→ Work order:
Give back all the records below, unaltered.

→ Dataset records:
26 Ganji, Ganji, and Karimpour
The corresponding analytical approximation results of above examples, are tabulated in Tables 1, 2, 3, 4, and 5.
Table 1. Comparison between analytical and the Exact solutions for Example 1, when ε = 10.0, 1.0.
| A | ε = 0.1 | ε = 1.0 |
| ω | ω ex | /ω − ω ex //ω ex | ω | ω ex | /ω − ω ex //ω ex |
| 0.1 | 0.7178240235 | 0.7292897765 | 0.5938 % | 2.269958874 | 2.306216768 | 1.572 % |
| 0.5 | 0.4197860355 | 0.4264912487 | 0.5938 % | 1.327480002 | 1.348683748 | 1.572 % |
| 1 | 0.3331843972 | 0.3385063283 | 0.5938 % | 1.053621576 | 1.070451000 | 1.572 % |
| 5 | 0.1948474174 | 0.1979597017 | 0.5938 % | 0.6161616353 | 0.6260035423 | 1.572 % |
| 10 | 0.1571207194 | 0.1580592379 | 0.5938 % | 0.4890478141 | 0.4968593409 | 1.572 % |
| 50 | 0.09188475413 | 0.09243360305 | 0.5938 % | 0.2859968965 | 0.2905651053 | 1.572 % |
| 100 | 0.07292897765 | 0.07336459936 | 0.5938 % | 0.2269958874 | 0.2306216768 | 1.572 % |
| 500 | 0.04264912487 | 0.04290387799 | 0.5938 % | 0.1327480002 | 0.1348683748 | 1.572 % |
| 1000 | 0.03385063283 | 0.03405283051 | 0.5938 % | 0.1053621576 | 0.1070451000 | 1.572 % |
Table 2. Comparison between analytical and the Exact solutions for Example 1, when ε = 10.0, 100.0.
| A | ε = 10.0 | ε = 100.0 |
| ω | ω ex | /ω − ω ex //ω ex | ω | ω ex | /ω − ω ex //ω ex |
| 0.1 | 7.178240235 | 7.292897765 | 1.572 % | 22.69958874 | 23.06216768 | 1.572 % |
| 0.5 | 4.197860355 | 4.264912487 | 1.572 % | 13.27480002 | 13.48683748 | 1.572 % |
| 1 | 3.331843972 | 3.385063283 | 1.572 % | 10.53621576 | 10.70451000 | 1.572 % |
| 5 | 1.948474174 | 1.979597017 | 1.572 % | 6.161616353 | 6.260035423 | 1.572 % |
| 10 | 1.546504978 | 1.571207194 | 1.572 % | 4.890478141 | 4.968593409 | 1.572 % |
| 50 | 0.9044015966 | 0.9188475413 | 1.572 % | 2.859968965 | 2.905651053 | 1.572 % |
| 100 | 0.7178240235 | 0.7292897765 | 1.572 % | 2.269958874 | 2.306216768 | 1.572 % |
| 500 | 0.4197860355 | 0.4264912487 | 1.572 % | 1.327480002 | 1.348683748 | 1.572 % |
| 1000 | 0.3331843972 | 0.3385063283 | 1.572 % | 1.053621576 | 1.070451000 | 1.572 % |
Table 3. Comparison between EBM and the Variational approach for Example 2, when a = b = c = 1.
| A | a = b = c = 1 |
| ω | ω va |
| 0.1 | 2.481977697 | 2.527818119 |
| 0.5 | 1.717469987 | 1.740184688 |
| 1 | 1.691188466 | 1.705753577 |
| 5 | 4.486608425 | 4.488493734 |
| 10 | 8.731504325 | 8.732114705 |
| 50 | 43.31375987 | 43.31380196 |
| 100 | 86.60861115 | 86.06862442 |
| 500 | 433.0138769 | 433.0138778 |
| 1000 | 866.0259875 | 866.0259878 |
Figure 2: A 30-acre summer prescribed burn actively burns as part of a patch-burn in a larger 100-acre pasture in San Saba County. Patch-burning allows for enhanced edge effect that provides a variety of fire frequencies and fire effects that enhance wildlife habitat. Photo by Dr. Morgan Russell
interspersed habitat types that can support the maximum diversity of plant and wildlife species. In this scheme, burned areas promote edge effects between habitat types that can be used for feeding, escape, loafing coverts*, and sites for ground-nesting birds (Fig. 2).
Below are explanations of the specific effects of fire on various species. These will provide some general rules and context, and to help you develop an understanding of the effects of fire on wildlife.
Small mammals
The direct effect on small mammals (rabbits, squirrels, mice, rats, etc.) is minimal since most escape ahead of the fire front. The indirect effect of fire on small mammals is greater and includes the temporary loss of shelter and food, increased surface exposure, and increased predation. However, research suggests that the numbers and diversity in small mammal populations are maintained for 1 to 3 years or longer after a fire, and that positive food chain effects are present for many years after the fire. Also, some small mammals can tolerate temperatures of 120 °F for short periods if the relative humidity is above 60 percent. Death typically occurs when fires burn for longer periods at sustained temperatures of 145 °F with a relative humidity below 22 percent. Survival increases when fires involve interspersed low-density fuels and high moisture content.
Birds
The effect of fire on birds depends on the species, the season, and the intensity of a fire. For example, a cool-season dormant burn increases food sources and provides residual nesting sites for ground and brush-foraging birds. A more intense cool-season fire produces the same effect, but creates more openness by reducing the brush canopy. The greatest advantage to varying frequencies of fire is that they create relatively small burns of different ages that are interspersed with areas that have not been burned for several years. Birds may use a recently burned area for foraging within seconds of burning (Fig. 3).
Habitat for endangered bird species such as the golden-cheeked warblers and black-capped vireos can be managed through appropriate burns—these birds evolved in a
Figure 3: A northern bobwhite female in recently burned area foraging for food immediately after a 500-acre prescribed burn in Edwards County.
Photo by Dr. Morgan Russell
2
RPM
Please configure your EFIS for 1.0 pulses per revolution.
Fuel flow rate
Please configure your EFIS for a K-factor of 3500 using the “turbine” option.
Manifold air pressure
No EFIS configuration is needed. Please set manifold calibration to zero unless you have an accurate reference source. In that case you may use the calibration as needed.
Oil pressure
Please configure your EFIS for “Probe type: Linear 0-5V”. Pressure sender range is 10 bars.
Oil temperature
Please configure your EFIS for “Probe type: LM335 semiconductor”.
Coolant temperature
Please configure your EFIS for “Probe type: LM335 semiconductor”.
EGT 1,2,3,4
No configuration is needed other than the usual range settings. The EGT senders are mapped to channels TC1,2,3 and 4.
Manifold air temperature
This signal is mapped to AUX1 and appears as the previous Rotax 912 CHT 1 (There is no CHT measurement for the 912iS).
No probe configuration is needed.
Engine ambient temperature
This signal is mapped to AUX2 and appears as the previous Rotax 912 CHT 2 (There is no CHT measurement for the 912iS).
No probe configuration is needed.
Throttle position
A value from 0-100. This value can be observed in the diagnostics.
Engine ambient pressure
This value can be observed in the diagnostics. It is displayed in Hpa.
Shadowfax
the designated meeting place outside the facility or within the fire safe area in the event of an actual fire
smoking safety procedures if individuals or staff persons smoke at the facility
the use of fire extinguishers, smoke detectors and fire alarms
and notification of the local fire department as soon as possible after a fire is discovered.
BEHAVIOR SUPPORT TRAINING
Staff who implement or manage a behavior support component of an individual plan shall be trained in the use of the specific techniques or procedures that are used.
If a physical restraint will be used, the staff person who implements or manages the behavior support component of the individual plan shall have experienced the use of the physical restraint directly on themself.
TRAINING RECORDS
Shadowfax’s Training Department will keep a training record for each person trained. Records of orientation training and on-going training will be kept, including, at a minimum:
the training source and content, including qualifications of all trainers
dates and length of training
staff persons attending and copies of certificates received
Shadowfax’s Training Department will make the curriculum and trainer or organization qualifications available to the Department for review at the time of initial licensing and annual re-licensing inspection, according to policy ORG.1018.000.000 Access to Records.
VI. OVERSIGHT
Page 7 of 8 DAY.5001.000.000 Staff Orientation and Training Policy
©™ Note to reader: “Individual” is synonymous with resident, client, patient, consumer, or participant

→ Solved problem:
26 Ganji, Ganji, and Karimpour
The corresponding analytical approximation results of above examples, are tabulated in Tables 1, 2, 3, 4, and 5.
Table 1. Comparison between analytical and the Exact solutions for Example 1, when ε = 10.0, 1.0.
| A | ε = 0.1 | ε = 1.0 |
| ω | ω ex | /ω − ω ex //ω ex | ω | ω ex | /ω − ω ex //ω ex |
| 0.1 | 0.7178240235 | 0.7292897765 | 0.5938 % | 2.269958874 | 2.306216768 | 1.572 % |
| 0.5 | 0.4197860355 | 0.4264912487 | 0.5938 % | 1.327480002 | 1.348683748 | 1.572 % |
| 1 | 0.3331843972 | 0.3385063283 | 0.5938 % | 1.053621576 | 1.070451000 | 1.572 % |
| 5 | 0.1948474174 | 0.1979597017 | 0.5938 % | 0.6161616353 | 0.6260035423 | 1.572 % |
| 10 | 0.1571207194 | 0.1580592379 | 0.5938 % | 0.4890478141 | 0.4968593409 | 1.572 % |
| 50 | 0.09188475413 | 0.09243360305 | 0.5938 % | 0.2859968965 | 0.2905651053 | 1.572 % |
| 100 | 0.07292897765 | 0.07336459936 | 0.5938 % | 0.2269958874 | 0.2306216768 | 1.572 % |
| 500 | 0.04264912487 | 0.04290387799 | 0.5938 % | 0.1327480002 | 0.1348683748 | 1.572 % |
| 1000 | 0.03385063283 | 0.03405283051 | 0.5938 % | 0.1053621576 | 0.1070451000 | 1.572 % |
Table 2. Comparison between analytical and the Exact solutions for Example 1, when ε = 10.0, 100.0.
| A | ε = 10.0 | ε = 100.0 |
| ω | ω ex | /ω − ω ex //ω ex | ω | ω ex | /ω − ω ex //ω ex |
| 0.1 | 7.178240235 | 7.292897765 | 1.572 % | 22.69958874 | 23.06216768 | 1.572 % |
| 0.5 | 4.197860355 | 4.264912487 | 1.572 % | 13.27480002 | 13.48683748 | 1.572 % |
| 1 | 3.331843972 | 3.385063283 | 1.572 % | 10.53621576 | 10.70451000 | 1.572 % |
| 5 | 1.948474174 | 1.979597017 | 1.572 % | 6.161616353 | 6.260035423 | 1.572 % |
| 10 | 1.546504978 | 1.571207194 | 1.572 % | 4.890478141 | 4.968593409 | 1.572 % |
| 50 | 0.9044015966 | 0.9188475413 | 1.572 % | 2.859968965 | 2.905651053 | 1.572 % |
| 100 | 0.7178240235 | 0.7292897765 | 1.572 % | 2.269958874 | 2.306216768 | 1.572 % |
| 500 | 0.4197860355 | 0.4264912487 | 1.572 % | 1.327480002 | 1.348683748 | 1.572 % |
| 1000 | 0.3331843972 | 0.3385063283 | 1.572 % | 1.053621576 | 1.070451000 | 1.572 % |
Table 3. Comparison between EBM and the Variational approach for Example 2, when a = b = c = 1.
| A | a = b = c = 1 |
| ω | ω va |
| 0.1 | 2.481977697 | 2.527818119 |
| 0.5 | 1.717469987 | 1.740184688 |
| 1 | 1.691188466 | 1.705753577 |
| 5 | 4.486608425 | 4.488493734 |
| 10 | 8.731504325 | 8.732114705 |
| 50 | 43.31375987 | 43.31380196 |
| 100 | 86.60861115 | 86.06862442 |
| 500 | 433.0138769 | 433.0138778 |
| 1000 | 866.0259875 | 866.0259878 |
Figure 2: A 30-acre summer prescribed burn actively burns as part of a patch-burn in a larger 100-acre pasture in San Saba County. Patch-burning allows for enhanced edge effect that provides a variety of fire frequencies and fire effects that enhance wildlife habitat. Photo by Dr. Morgan Russell
interspersed habitat types that can support the maximum diversity of plant and wildlife species. In this scheme, burned areas promote edge effects between habitat types that can be used for feeding, escape, loafing coverts*, and sites for ground-nesting birds (Fig. 2).
Below are explanations of the specific effects of fire on various species. These will provide some general rules and context, and to help you develop an understanding of the effects of fire on wildlife.
Small mammals
The direct effect on small mammals (rabbits, squirrels, mice, rats, etc.) is minimal since most escape ahead of the fire front. The indirect effect of fire on small mammals is greater and includes the temporary loss of shelter and food, increased surface exposure, and increased predation. However, research suggests that the numbers and diversity in small mammal populations are maintained for 1 to 3 years or longer after a fire, and that positive food chain effects are present for many years after the fire. Also, some small mammals can tolerate temperatures of 120 °F for short periods if the relative humidity is above 60 percent. Death typically occurs when fires burn for longer periods at sustained temperatures of 145 °F with a relative humidity below 22 percent. Survival increases when fires involve interspersed low-density fuels and high moisture content.
Birds
The effect of fire on birds depends on the species, the season, and the intensity of a fire. For example, a cool-season dormant burn increases food sources and provides residual nesting sites for ground and brush-foraging birds. A more intense cool-season fire produces the same effect, but creates more openness by reducing the brush canopy. The greatest advantage to varying frequencies of fire is that they create relatively small burns of different ages that are interspersed with areas that have not been burned for several years. Birds may use a recently burned area for foraging within seconds of burning (Fig. 3).
Habitat for endangered bird species such as the golden-cheeked warblers and black-capped vireos can be managed through appropriate burns—these birds evolved in a
Figure 3: A northern bobwhite female in recently burned area foraging for food immediately after a 500-acre prescribed burn in Edwards County.
Photo by Dr. Morgan Russell
2
RPM
Please configure your EFIS for 1.0 pulses per revolution.
Fuel flow rate
Please configure your EFIS for a K-factor of 3500 using the “turbine” option.
Manifold air pressure
No EFIS configuration is needed. Please set manifold calibration to zero unless you have an accurate reference source. In that case you may use the calibration as needed.
Oil pressure
Please configure your EFIS for “Probe type: Linear 0-5V”. Pressure sender range is 10 bars.
Oil temperature
Please configure your EFIS for “Probe type: LM335 semiconductor”.
Coolant temperature
Please configure your EFIS for “Probe type: LM335 semiconductor”.
EGT 1,2,3,4
No configuration is needed other than the usual range settings. The EGT senders are mapped to channels TC1,2,3 and 4.
Manifold air temperature
This signal is mapped to AUX1 and appears as the previous Rotax 912 CHT 1 (There is no CHT measurement for the 912iS).
No probe configuration is needed.
Engine ambient temperature
This signal is mapped to AUX2 and appears as the previous Rotax 912 CHT 2 (There is no CHT measurement for the 912iS).
No probe configuration is needed.
Throttle position
A value from 0-100. This value can be observed in the diagnostics.
Engine ambient pressure
This value can be observed in the diagnostics. It is displayed in Hpa.
Shadowfax
the designated meeting place outside the facility or within the fire safe area in the event of an actual fire
smoking safety procedures if individuals or staff persons smoke at the facility
the use of fire extinguishers, smoke detectors and fire alarms
and notification of the local fire department as soon as possible after a fire is discovered.
BEHAVIOR SUPPORT TRAINING
Staff who implement or manage a behavior support component of an individual plan shall be trained in the use of the specific techniques or procedures that are used.
If a physical restraint will be used, the staff person who implements or manages the behavior support component of the individual plan shall have experienced the use of the physical restraint directly on themself.
TRAINING RECORDS
Shadowfax’s Training Department will keep a training record for each person trained. Records of orientation training and on-going training will be kept, including, at a minimum:
the training source and content, including qualifications of all trainers
dates and length of training
staff persons attending and copies of certificates received
Shadowfax’s Training Department will make the curriculum and trainer or organization qualifications available to the Department for review at the time of initial licensing and annual re-licensing inspection, according to policy ORG.1018.000.000 Access to Records.
VI. OVERSIGHT
Page 7 of 8 DAY.5001.000.000 Staff Orientation and Training Policy
©™ Note to reader: “Individual” is synonymous with resident, client, patient, consumer, or participant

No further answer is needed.